La perfidia di Vodafone che conquista il metrò di Roma

Proprio nel giorno in cui Telecom emigra

Per ora se ne sono accorti solo i cittadini romani e i lettori attenti delle cronache capitoline, ma io credo alle coincidenze, ai segnali e ai simboli: e quindi il colpo che hanno fatto gli uomini del marketing della Vodafone, nel giorno del tracollo di Telecom è una manovra da manuale che può apparire persino beffarda e genialmente perfida, piuttosto che una semplice coincidenza.

Già, perché proprio nel giorno della scalata degli spagnoli all’ultima compagnia di telefonia italiana, la sua più agguerrita concorrente riesce a strappare – con tanto di inaugurazione – una sponsorizzazione senza precedenti: la fermata più importante e frequentata della metropolitana di Roma, proprio da oggi, assume il nuovo nome di “Termini-Vodafone”. Lo snodo più importante per chi arriva e parte da Roma, diventa quindi un elemento di arredo commerciale, una sorta di superspot permanente. Provate a immaginare questo dialogo ipotetico tra un turista disorientato e un passante: «Salga sul 64, arrivi alla fermata Vodafone, lì scenda e prenda la metro».

Le implicazioni di questa intitolazione e di questa nuova viabilità, come è evidente a prima vista, sono enormi. La prima, ovviamente, riguarda il duello tra le due compagnie: nel momento più duro della sfida, Telecom viene conquistata dalla bandierina spagnola, e Vodafone pianta la bandierina nel cuore della Capitale. La seconda, che a dire il vero mi turba, è sul salto senza precedenti rappresentato per le nostre vite da questa “colonizzazione onomastica”: ci sono stati interi stadi intitolati a degli sponsor, ci sono stati interi palazzetti dello sport che hanno assunto denominazioni dettate dai mecenate d’occasione – basta pensare al PalaTrussardi o al PalaLottomatica – ma io non ricordo precedenti di stazioni che abbiamo assunto denominazioni aziendali. Oserei dire che anche l’onomastica è un bene comune: perché allora non dare i nomi degli sponsor alle strade? E perché non alle scuole, che hanno un bisogno ormai cronico di finanziamenti?

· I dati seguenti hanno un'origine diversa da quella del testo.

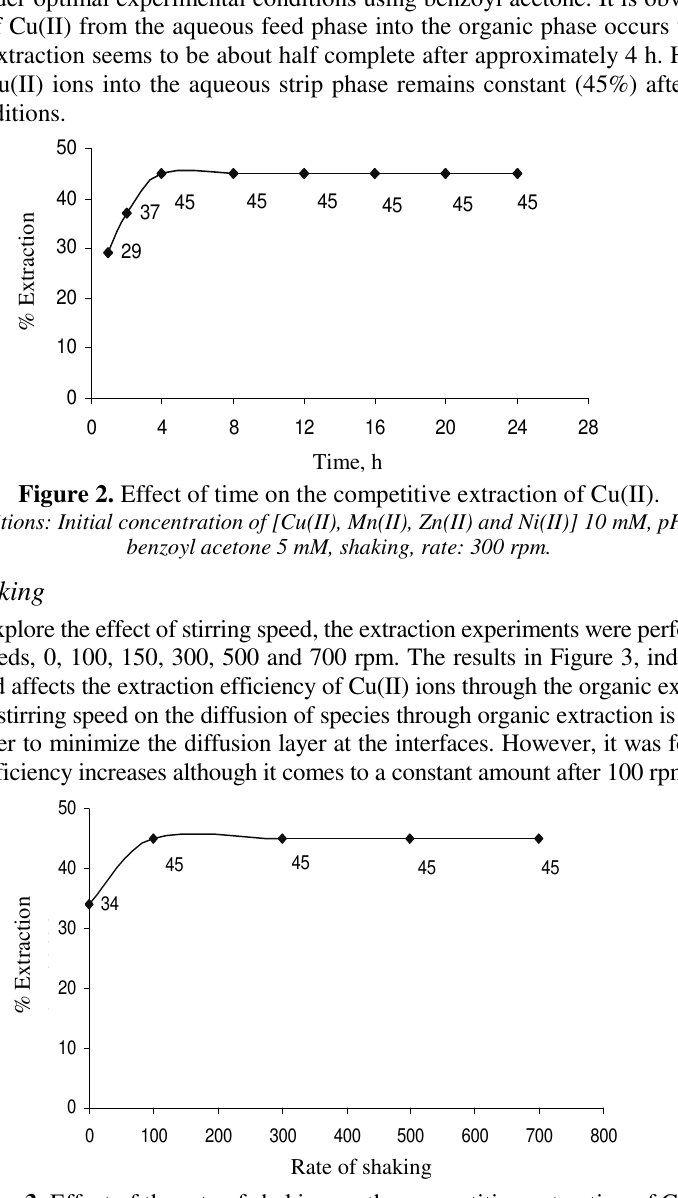
Figure 3. Effect of the rate of shaking on the competitive extraction of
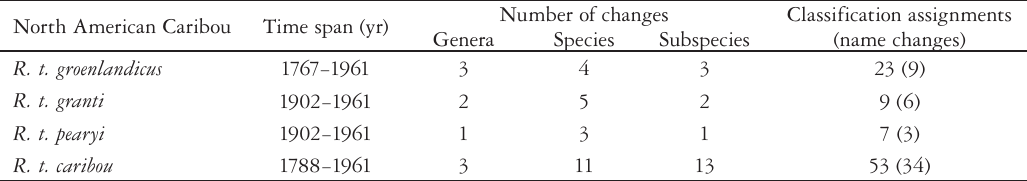
Table 1. Number of classification assignments and name changes in the taxonomic nomenclature for North American caribou between 1767 and 1961: derived from Banfield (1961). North American Caribou Time span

I nomi dei luoghi e delle cose che sono pubbliche non dovrebbero essere all’asta, i nomi sono importanti, i nomi sono la nostra vita, dunque i nomi in franchising sono l’immagine più lampante della nostra miseria e del nostro impoverimento. Ma se proprio si decide che bisogna venderne qualcuno – di questi nomi – allora c’è bisogno di stabilire una minima par condicio: se si parte da “Termini-Vodafone”, bisognerebbe poter arrivare almeno fino a “Anagnina-Telecom”. È una fermata di periferia, dopotutto. E purtroppo è anche il capolinea.